The past year saw a total of 149 suicide bombings worldwide—a nearly-50-percent drop since the previous year, in keeping with what now appears to be a downward trend since 2015. Yoram Schweitzer, Aviad Mendelboim, and Dana Ayalon analyze the data:
Despite the sharp decline in 2019 in the number of suicide bombings carried out by Islamic State (IS) and its global affiliates—some 60 percent—it remained the main element perpetrating such attacks. . . . These attacks killed around 850 people. . . . In parallel, 2019 also saw al-Qaeda and its affiliates . . . carry out around 52 attacks—around 35 percent of all suicide bombings.
Overall, the data indicate that terrorist groups identified with the Salafi-jihadist movement were responsible in 2019 for some 97 percent of all suicide bombings. . . . Despite the reduction in the number of suicide bombings in the Middle East, the region remains a central arena for this tactic.

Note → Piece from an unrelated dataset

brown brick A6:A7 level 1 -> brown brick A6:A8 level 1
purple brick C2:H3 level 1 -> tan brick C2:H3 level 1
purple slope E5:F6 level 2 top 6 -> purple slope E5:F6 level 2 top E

Among the main factors in the reduction in the number of suicide bombings in 2019 was the military defeat and ongoing decline of Islamic State, especially in the last two years. This led to a total loss of control over territory as well as a sharp erosion in income and, in the absence of new recruits, of operatives.

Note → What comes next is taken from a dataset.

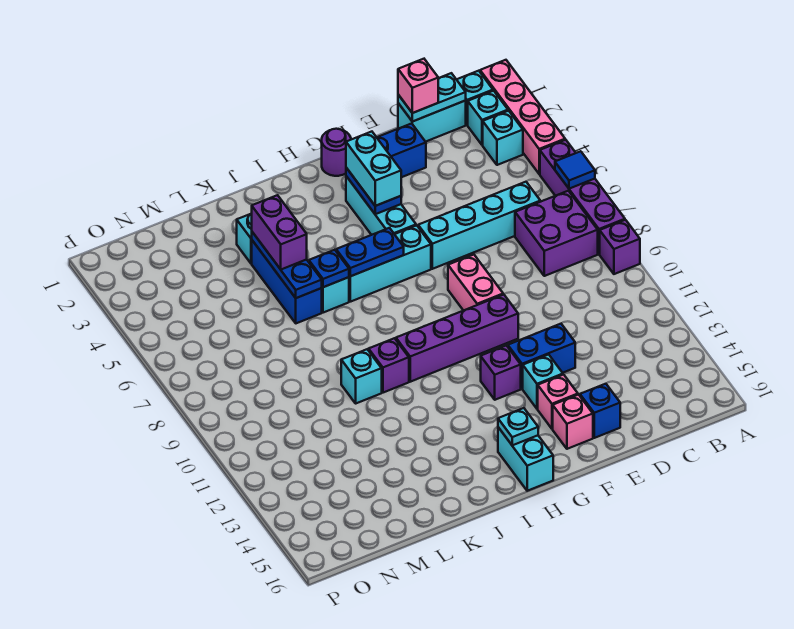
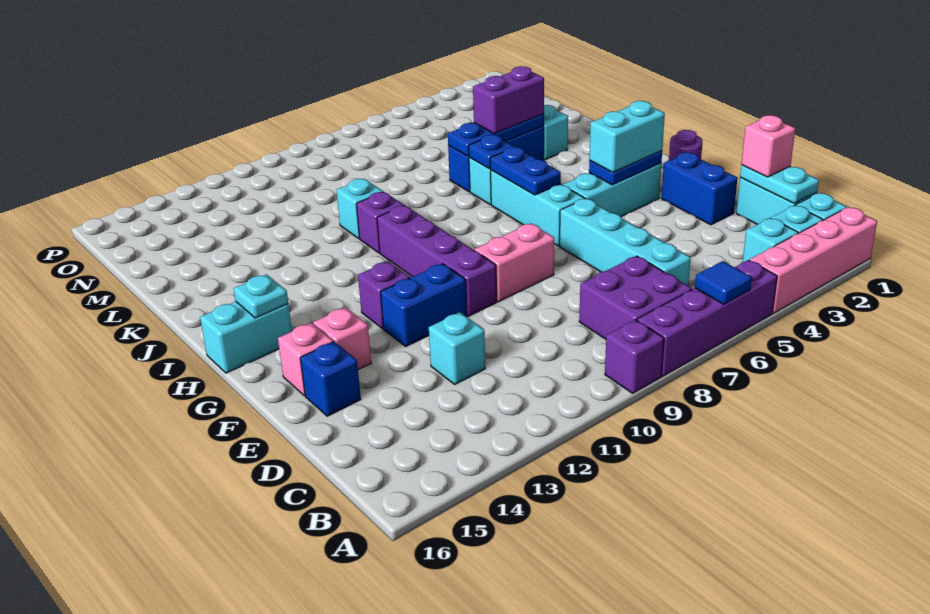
blue brick E12:F12 level 1 -> blue brick F11:F12 level 1
cyan brick F13 level 1 -> cyan brick D12 level 1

[Nonetheless], a renewal of momentum for terrorist attacks—including suicide bombings . . . can be expected, [possibly carried out by Islamic State] fighters who are still in various areas in Syria and Iraq. . . . Thus the decline in the number of suicide bombings in 2019, as a continuation of the trend noted in previous years, does not necessary attest to this tactic being any less alluring for groups that are disposed to use it and believe in its effectiveness.